I’m not impressed by this paper. On one hand, the remote short message service (SMS) command feature it describes sounds potentially useful. On the other hand, remote commands are not new and do not constitute a “privacy information protection system.” No mechanisms that would, for example, prevent a phone thief from harvesting stored data (look up Karsten Nohl) are described.

From what I can piece together, the authors modified Android code to broadcast an “SMS message received” event. They also wrote a new process that executes at highest priority in order to preemptively grab incoming text messages and determine if the SMS payload carries one of their special messages. If it is one of their commands, they consume the message and execute the payload’s command. If it’s not one of their messages, they ignore it. This remote command execution method could allow owners of stolen phones to send “lock” or other commands. In order to prevent easy defeat of this system by killing the SMS monitor task, redundant SMS monitor processes are used. If the thief tries to kill the running monitor process, a standby copy takes over, presumably ad infinitum (a standard failover pattern). What prevents the thief from killing the backup copy first, and then killing the running monitor, is not explained.

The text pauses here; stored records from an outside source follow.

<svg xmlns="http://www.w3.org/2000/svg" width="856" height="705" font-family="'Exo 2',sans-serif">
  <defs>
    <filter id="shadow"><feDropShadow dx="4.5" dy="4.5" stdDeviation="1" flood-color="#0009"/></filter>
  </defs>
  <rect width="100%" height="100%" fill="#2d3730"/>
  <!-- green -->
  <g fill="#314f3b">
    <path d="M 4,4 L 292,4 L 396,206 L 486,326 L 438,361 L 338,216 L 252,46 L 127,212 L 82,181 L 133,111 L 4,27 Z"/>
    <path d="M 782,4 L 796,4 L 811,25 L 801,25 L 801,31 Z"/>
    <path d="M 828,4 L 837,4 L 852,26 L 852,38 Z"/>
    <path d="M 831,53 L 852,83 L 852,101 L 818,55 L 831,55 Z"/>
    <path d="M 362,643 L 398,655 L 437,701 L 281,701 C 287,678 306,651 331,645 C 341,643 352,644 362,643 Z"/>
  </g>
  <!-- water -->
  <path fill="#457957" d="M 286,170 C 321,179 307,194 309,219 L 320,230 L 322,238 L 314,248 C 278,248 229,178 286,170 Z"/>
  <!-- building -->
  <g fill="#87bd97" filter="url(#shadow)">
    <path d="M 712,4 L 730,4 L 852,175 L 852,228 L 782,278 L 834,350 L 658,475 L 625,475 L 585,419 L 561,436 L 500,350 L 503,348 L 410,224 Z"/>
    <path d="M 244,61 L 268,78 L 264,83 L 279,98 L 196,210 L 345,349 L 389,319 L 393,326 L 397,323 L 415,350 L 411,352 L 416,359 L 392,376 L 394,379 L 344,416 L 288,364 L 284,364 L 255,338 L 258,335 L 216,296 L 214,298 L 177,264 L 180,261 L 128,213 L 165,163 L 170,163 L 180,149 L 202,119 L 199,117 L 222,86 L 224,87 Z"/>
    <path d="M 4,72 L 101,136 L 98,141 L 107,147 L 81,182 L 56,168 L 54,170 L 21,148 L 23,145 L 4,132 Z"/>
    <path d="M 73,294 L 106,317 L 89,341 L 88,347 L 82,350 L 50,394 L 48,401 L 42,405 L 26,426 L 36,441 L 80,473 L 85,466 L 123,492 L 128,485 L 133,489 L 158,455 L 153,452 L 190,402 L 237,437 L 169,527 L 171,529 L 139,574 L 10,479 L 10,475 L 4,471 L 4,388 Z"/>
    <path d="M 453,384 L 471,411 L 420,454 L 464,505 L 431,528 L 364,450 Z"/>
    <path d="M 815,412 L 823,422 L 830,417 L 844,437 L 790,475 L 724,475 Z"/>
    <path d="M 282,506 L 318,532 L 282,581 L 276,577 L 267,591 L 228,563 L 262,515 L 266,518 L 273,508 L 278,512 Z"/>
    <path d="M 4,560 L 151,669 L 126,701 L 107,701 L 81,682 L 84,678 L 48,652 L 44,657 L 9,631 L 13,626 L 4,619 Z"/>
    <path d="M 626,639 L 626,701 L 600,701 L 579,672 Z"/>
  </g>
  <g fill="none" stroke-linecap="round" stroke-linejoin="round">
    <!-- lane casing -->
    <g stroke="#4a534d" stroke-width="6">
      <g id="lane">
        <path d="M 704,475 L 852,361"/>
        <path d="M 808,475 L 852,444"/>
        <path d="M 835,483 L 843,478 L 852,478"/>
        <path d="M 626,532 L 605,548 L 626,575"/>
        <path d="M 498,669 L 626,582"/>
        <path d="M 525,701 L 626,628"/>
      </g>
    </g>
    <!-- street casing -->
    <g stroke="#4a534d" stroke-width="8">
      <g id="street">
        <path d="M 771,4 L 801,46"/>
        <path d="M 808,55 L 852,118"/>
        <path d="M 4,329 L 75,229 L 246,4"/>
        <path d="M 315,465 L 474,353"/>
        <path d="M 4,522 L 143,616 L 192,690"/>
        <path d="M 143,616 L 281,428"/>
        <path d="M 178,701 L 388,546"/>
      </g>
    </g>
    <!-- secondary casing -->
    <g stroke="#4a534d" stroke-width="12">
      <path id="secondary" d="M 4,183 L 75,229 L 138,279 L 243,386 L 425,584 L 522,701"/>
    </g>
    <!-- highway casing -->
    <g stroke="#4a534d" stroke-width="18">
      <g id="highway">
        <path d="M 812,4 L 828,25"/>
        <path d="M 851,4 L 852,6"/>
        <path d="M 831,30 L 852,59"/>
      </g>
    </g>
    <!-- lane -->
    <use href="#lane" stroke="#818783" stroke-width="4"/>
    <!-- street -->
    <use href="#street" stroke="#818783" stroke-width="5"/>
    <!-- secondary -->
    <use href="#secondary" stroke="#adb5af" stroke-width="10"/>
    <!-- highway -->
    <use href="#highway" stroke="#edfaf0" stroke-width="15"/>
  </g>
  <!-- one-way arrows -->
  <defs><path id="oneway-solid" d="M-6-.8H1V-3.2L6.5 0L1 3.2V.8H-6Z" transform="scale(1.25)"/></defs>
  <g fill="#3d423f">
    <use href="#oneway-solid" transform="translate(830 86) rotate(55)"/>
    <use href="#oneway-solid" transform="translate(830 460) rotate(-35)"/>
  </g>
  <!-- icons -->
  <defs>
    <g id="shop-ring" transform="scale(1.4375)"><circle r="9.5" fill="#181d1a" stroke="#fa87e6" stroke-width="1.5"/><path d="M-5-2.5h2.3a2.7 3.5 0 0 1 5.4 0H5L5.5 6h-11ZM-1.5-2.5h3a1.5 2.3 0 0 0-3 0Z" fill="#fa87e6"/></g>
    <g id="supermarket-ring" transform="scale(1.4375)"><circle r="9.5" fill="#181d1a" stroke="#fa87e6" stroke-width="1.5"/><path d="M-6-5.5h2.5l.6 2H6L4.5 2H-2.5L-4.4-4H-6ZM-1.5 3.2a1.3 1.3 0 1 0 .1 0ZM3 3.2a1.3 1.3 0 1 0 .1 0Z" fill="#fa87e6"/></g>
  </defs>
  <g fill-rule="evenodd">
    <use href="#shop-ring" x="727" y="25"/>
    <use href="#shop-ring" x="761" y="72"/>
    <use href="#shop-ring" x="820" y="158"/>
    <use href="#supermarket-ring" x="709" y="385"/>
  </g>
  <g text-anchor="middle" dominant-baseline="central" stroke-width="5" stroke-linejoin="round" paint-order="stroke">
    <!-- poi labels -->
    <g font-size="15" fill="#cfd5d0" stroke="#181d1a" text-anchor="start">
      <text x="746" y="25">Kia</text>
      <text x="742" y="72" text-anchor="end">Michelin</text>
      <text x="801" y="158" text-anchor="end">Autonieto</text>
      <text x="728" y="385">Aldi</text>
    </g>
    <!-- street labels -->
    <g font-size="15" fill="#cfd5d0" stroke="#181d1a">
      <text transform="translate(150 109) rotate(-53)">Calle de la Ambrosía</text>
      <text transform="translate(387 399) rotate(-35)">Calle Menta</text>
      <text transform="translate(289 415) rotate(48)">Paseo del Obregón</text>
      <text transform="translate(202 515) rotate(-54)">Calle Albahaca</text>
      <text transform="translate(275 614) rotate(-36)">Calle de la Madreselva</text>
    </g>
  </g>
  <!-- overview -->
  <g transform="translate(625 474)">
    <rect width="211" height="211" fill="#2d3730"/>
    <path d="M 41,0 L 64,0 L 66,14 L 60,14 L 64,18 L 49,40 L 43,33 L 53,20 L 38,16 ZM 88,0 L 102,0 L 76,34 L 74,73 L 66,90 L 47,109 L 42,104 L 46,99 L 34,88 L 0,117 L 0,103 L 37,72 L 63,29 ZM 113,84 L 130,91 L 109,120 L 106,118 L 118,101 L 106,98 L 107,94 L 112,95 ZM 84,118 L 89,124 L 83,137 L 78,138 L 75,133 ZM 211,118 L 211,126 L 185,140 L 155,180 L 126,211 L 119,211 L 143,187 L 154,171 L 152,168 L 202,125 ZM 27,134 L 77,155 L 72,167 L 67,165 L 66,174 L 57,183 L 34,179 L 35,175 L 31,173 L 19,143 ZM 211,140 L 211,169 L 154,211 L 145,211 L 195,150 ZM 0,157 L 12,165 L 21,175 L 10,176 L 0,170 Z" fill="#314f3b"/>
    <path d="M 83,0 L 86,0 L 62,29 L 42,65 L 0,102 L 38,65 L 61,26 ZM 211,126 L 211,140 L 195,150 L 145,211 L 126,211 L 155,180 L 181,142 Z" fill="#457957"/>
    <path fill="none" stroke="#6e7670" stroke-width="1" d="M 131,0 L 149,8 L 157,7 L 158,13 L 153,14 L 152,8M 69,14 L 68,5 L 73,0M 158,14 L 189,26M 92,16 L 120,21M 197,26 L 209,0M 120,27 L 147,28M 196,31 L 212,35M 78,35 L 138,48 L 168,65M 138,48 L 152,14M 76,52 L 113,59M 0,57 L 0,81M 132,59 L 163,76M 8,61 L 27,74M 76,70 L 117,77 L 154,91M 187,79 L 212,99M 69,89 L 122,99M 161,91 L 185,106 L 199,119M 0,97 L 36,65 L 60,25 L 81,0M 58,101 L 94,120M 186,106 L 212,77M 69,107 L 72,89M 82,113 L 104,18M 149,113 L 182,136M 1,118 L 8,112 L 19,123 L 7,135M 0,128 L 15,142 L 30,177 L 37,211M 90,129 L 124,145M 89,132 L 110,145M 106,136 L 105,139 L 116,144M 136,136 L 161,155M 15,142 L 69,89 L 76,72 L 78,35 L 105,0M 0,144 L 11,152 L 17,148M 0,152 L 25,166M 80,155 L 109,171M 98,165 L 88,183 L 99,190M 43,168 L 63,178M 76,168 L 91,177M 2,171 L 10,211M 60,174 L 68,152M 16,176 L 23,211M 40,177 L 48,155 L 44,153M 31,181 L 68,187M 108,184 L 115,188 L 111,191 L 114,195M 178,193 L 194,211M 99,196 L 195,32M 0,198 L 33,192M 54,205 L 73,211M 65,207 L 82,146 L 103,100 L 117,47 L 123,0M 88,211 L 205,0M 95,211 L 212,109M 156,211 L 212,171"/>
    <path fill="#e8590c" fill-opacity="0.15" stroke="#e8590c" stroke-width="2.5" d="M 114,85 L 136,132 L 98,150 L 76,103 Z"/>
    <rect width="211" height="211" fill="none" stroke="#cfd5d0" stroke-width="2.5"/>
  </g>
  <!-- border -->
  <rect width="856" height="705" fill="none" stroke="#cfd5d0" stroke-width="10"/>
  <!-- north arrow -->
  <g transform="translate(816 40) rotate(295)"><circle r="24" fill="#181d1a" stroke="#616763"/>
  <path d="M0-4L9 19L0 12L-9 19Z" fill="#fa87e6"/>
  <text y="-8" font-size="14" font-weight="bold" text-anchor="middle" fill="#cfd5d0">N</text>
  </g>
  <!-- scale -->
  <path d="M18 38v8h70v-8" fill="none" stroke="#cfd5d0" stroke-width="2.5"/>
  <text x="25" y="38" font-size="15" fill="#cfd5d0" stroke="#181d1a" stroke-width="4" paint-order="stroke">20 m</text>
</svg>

In the closing paragraphs of the paper, the authors mention contact backups, trusted phone numbers, and a “protected” mode of operation, but do not explain these features anywhere. The complete SMS command set is also not documented, nor are use cases, possible shortcomings, or authentication and authorization. They may have reinvented the remote message capability of Android Lost (also Tracker, Lookout, Android Device Manager, and others over the years), but the authors have not demonstrated complete privacy protection or, really, any new ideas at all.